Bayesian hierarchical modeling for subject-level response classification in peptide microarray immunoassays

• Published in: Biometrics Vol. 72; no. 4; pp. 1206 - 1215
• Main Authors: Imholte, Gregory, Gottardo, Raphael
• Format: Journal Article
• Language: English
• Published: United States Blackwell Publishing Ltd 01.12.2016; Wiley-Blackwell
• Subjects: Adaptive control; AIDS Vaccines - immunology; Antibodies; Antibodies - analysis; Antibody response; Bayes Theorem; Bayesian analysis; Bayesian hierarchical model; BIOMETRIC METHODOLOGY; biometry; blood serum; Classification; Computer Simulation; data collection; False Positive Reactions; Humans; Immune system; Immunoassay; Immunoassay - statistics & numerical data; immunoassays; Immunogenicity; Mapping; microarray technology; Mixture modeling; model validation; Models, Statistical; Outliers (statistics); pathogens; Peptide microarray; Peptides; probability; Probes; Protein Array Analysis; Proteins; Randomized Controlled Trials as Topic; ROC Curve; Screens; Sensitivity; Tiling; Vaccines; Viruses; Bayesian hierarchical model; Mixture modeling; Classification; Peptide microarray
• ISSN: 0006-341X; 1541-0420; 1541-0420
• DOI: 10.1111/biom.12523

The peptide microarray immunoassay simultaneously screens sample serum against thousands of peptides, determining the presence of antibodies bound to array probes.
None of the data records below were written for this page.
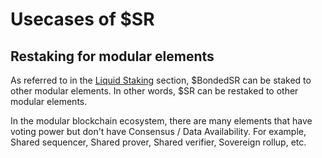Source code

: # Usecases of $SR

## Restaking for modular elements

As referred to in the [Liquid Staking](../sunrise/liquid-staking.md) section, $BondedSR can be staked to other modular elements. In other words, $SR can be restaked to other modular elements.

In the modular blockchain ecosystem, there are many elements that have voting power but don't have Consensus / Data Availability. For example, Shared sequencer, Shared prover, Shared verifier, Sovereign rollup, etc.
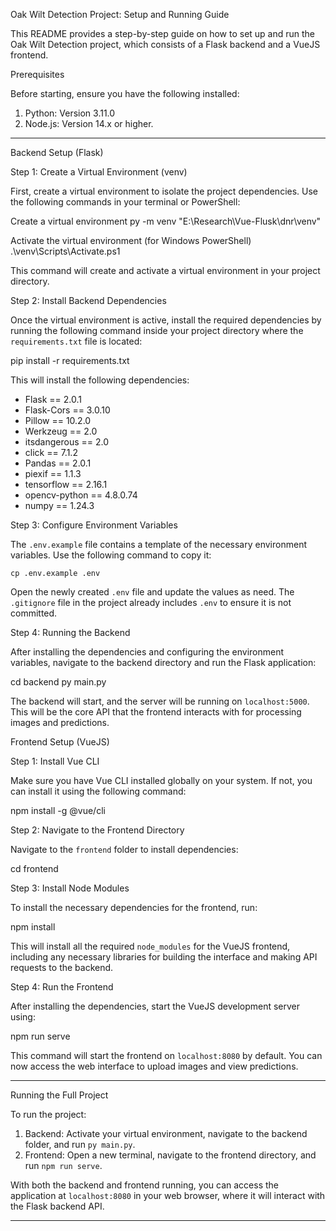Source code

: Oak Wilt Detection Project: Setup and Running Guide

This README provides a step-by-step guide on how to set up and run the Oak Wilt Detection project, which consists of a Flask backend and a VueJS frontend.

Prerequisites

Before starting, ensure you have the following installed:

1. Python: Version 3.11.0
2. Node.js: Version 14.x or higher.

---

Backend Setup (Flask)

 Step 1: Create a Virtual Environment (venv)

First, create a virtual environment to isolate the project dependencies. Use the following commands in your terminal or PowerShell:

 Create a virtual environment
py -m venv "E:\Research\Vue-Flusk\dnr\venv"

 Activate the virtual environment (for Windows PowerShell)
.\venv\Scripts\Activate.ps1


This command will create and activate a virtual environment in your project directory.

 Step 2: Install Backend Dependencies

Once the virtual environment is active, install the required dependencies by running the following command inside your project directory where the `requirements.txt` file is located:

pip install -r requirements.txt

This will install the following dependencies:

- Flask == 2.0.1
- Flask-Cors == 3.0.10
- Pillow == 10.2.0
- Werkzeug == 2.0
- itsdangerous == 2.0
- click == 7.1.2
- Pandas == 2.0.1
- piexif == 1.1.3
- tensorflow == 2.16.1
- opencv-python == 4.8.0.74
- numpy == 1.24.3

Step 3: Configure Environment Variables

The `.env.example` file contains a template of the necessary environment variables. Use the following command to copy it:

    cp .env.example .env

Open the newly created `.env` file and update the values as need. The `.gitignore` file in the project already includes `.env` to ensure it is not committed. 

 Step 4: Running the Backend

After installing the dependencies and configuring the environment variables, navigate to the backend directory and run the Flask application:

cd backend
py main.py

The backend will start, and the server will be running on `localhost:5000`. This will be the core API that the frontend interacts with for processing images and predictions.

Frontend Setup (VueJS)

 Step 1: Install Vue CLI

Make sure you have Vue CLI installed globally on your system. If not, you can install it using the following command:

npm install -g @vue/cli

 Step 2: Navigate to the Frontend Directory

Navigate to the `frontend` folder to install dependencies:

cd frontend

 Step 3: Install Node Modules

To install the necessary dependencies for the frontend, run:

npm install

This will install all the required `node_modules` for the VueJS frontend, including any necessary libraries for building the interface and making API requests to the backend.

 Step 4: Run the Frontend

After installing the dependencies, start the VueJS development server using:

npm run serve

This command will start the frontend on `localhost:8080` by default. You can now access the web interface to upload images and view predictions.

---

 Running the Full Project

To run the project:

1. Backend: Activate your virtual environment, navigate to the backend folder, and run `py main.py`.
2. Frontend: Open a new terminal, navigate to the frontend directory, and run `npm run serve`.

With both the backend and frontend running, you can access the application at `localhost:8080` in your web browser, where it will interact with the Flask backend API.

---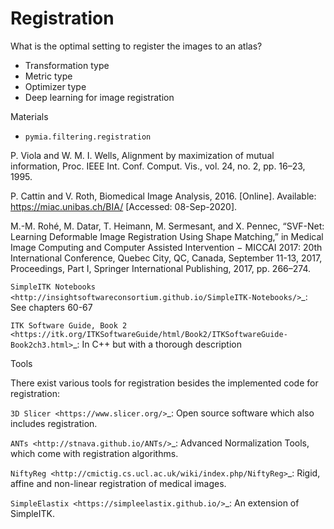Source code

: # Registration

What is the optimal setting to register the images to an atlas?

* Transformation type
* Metric type
* Optimizer type
* Deep learning for image registration

Materials

* `pymia.filtering.registration`

P. Viola and W. M. I. Wells, Alignment by maximization of mutual information, Proc. IEEE Int. Conf. Comput. Vis., vol. 24, no. 2, pp. 16–23, 1995.

P. Cattin and V. Roth, Biomedical Image Analysis, 2016. \[Online]. Available: https://miac.unibas.ch/BIA/ \[Accessed: 08-Sep-2020].

M.-M. Rohé, M. Datar, T. Heimann, M. Sermesant, and X. Pennec, “SVF-Net: Learning Deformable Image Registration Using Shape Matching,” in Medical Image Computing and Computer Assisted Intervention − MICCAI 2017: 20th International Conference, Quebec City, QC, Canada, September 11-13, 2017, Proceedings, Part I, Springer International Publishing, 2017, pp. 266–274.

`SimpleITK Notebooks <http://insightsoftwareconsortium.github.io/SimpleITK-Notebooks/>`\_: See chapters 60-67

`ITK Software Guide, Book 2 <https://itk.org/ITKSoftwareGuide/html/Book2/ITKSoftwareGuide-Book2ch3.html>`\_: In C++ but with a thorough description

Tools

There exist various tools for registration besides the implemented code for registration:

`3D Slicer <https://www.slicer.org/>`\_: Open source software which also includes registration.

`ANTs <http://stnava.github.io/ANTs/>`\_: Advanced Normalization Tools, which come with registration algorithms.

`NiftyReg <http://cmictig.cs.ucl.ac.uk/wiki/index.php/NiftyReg>`\_: Rigid, affine and non-linear registration of medical images.

`SimpleElastix <https://simpleelastix.github.io/>`\_: An extension of SimpleITK.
Peptide microarrays tiling immunogenic regions of pathogens (e.g., envelope proteins of a virus) are an important high throughput tool for querying and mapping antibody binding. Because of the assay's many steps, from probe synthesis to incubation, peptide microarray data can be noisy with extreme outliers. In addition, subjects may produce different antibody profiles in response to an identical vaccine stimulus or infection, due to variability among subjects' immune systems. We present a robust Bayesian hierarchical model for peptide microarray experiments, pepBayes, to estimate the probability of antibody response for each subject/peptide combination. Heavy-tailed error distributions accommodate outliers and extreme responses, and tailored random effect terms automatically incorporate technical effects prevalent in the assay. We apply our model to two vaccine trial data sets to demonstrate model performance. Our approach enjoys high sensitivity and specificity when detecting vaccine induced antibody responses. A simulation study shows an adaptive thresholding classification method has appropriate false discovery rate control with high sensitivity, and receiver operating characteristics generated on vaccine trial data suggest that pepBayes clearly separates responses from non-responses.